The collector is not a trusted component for chain construction. Every receipt arrives already signed and chained client-side, before it leaves the SDK. The collector stores wire bytes verbatim — it does not re-sign, reorder, recompute chain linkage (previous_receipt_hash), or verify signatures. (It does compute a receipt_hash of the raw body for storage and indexing, but this is independent of chain construction.)
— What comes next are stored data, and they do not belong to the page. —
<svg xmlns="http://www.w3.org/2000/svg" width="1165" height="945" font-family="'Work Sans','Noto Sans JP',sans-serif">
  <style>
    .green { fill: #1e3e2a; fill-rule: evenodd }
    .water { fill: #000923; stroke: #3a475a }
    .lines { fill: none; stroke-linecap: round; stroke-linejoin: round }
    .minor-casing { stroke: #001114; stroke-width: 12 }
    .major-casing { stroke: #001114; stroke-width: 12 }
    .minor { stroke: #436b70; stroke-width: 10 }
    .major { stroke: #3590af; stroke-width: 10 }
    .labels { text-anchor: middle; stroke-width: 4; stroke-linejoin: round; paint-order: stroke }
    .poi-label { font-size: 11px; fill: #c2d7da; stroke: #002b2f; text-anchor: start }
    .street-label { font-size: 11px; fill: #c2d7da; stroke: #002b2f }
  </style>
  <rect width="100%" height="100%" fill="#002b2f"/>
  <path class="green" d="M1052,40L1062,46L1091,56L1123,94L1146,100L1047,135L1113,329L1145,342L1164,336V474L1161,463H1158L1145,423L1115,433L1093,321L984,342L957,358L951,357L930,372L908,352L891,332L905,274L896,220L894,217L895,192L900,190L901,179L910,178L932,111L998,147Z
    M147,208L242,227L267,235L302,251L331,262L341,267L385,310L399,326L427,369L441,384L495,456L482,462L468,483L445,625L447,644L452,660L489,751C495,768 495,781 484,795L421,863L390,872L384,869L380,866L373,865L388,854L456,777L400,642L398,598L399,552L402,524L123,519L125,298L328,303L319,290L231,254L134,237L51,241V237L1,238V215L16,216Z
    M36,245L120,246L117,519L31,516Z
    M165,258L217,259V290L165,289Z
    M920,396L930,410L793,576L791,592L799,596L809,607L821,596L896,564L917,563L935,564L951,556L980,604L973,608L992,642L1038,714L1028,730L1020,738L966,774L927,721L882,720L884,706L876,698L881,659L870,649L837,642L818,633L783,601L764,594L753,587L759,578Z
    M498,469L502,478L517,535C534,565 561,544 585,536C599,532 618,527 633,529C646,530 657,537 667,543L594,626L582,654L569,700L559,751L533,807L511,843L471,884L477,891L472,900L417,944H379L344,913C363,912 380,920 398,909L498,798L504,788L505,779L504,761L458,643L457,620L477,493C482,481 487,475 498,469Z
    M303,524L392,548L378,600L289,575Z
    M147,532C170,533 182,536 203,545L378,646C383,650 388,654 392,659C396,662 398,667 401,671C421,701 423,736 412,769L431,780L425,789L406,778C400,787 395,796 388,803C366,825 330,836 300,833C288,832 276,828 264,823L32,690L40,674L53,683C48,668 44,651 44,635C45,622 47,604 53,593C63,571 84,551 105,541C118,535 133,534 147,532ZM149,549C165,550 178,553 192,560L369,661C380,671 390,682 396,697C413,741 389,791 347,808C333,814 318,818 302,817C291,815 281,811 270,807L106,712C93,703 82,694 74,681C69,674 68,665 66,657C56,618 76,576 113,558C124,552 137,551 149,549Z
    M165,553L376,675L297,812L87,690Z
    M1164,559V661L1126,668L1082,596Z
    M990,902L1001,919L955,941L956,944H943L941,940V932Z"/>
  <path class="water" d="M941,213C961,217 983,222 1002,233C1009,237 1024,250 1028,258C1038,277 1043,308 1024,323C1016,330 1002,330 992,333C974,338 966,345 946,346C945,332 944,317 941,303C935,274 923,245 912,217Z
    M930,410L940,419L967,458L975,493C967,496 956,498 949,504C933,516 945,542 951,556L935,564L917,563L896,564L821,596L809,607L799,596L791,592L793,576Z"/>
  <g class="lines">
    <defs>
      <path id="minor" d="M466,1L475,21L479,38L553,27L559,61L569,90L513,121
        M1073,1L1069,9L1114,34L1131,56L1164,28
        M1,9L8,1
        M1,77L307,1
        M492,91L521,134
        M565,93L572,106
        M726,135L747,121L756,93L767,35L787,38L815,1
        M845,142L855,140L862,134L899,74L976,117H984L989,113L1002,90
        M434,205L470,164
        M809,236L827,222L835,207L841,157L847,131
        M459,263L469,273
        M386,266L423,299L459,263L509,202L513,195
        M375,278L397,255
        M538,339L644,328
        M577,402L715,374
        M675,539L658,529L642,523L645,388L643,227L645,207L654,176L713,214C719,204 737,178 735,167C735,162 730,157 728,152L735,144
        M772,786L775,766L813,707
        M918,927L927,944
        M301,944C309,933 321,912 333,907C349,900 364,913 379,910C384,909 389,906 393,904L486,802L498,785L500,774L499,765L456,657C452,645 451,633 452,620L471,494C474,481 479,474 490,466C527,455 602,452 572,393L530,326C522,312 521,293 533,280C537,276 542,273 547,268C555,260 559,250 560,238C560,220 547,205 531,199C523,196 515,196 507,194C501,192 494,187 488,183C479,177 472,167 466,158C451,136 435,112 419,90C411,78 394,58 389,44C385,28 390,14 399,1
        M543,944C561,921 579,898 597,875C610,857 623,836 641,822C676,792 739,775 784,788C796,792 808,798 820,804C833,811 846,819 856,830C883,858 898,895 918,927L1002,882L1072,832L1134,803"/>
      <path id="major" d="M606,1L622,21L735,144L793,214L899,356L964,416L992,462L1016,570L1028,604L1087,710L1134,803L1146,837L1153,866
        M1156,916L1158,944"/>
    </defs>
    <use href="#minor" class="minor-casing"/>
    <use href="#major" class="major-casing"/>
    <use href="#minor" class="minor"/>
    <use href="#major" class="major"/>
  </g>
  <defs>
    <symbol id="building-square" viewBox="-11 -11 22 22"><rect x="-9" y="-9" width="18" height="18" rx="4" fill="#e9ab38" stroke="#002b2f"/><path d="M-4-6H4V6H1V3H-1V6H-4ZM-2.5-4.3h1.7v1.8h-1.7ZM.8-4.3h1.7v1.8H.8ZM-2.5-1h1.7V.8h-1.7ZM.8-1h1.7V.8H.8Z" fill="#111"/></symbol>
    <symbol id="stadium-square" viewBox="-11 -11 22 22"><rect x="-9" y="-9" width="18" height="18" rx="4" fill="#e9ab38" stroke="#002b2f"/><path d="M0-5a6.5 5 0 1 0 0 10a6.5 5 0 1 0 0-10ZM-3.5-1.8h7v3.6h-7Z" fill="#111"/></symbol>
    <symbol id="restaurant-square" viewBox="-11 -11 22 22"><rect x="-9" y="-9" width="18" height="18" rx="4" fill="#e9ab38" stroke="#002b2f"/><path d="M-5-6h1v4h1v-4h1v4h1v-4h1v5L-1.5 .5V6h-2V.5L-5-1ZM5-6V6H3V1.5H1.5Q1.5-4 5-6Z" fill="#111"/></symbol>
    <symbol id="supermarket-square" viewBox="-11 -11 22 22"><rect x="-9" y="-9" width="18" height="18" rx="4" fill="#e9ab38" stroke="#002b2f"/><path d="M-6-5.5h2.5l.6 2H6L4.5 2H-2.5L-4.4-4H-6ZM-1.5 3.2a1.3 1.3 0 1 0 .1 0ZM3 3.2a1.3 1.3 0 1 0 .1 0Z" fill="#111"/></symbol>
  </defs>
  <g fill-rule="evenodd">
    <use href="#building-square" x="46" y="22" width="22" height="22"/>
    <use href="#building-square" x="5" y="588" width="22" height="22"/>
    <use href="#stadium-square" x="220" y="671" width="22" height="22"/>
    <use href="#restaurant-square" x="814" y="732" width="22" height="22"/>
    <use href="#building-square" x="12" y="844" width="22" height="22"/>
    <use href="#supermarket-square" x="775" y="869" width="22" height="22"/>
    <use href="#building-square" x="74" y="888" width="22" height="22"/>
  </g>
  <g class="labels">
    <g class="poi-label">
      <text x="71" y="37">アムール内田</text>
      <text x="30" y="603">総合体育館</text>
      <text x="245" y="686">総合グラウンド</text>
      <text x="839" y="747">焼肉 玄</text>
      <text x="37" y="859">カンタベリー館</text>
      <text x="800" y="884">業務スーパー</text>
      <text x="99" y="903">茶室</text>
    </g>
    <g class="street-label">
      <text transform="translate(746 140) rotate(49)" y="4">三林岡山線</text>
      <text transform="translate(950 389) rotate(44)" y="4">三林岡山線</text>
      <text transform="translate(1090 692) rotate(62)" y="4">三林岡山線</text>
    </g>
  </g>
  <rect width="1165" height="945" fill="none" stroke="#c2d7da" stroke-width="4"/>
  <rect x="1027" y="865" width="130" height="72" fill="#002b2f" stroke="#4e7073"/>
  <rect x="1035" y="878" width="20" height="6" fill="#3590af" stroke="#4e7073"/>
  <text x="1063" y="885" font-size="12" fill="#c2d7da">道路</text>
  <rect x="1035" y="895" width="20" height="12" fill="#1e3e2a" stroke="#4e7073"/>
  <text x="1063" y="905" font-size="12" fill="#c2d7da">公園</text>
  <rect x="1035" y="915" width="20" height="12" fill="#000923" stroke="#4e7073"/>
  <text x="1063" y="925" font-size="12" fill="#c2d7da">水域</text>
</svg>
This has two important operational consequences:

  1. Chain verification is the auditor’s job, not the collector’s. Auditors verify chains using only the agent’s public key. They never need to trust the collector operator. This is what makes multi-tenant collector infrastructure safe — tenants can share a collector without trusting each other or the operator. Use the verifier tooling (agent-receipts verify, documented in CLI Commands) to verify chains independently of the collector.

  2. A compromised collector cannot forge or alter receipts, but it can drop them. If a collector is compromised or selectively drops receipts, the resulting chain will have gaps. The SDK’s WALEmitter surfaces undelivered receipts; the verifier will flag a chain with missing sequence numbers. Receipts where a tool call occurred but no tool_result was delivered are classified as incomplete_tool_roundtrip by the verifier (see ADR-0019 §O3), distinguishing deliberate omission from a normal chain gap.

In short: the collector’s role is delivery and storage. Correctness — whether a chain is complete, unforged, and attributable to the right agent — is enforced cryptographically by the agent’s signing key and verified by auditors offline.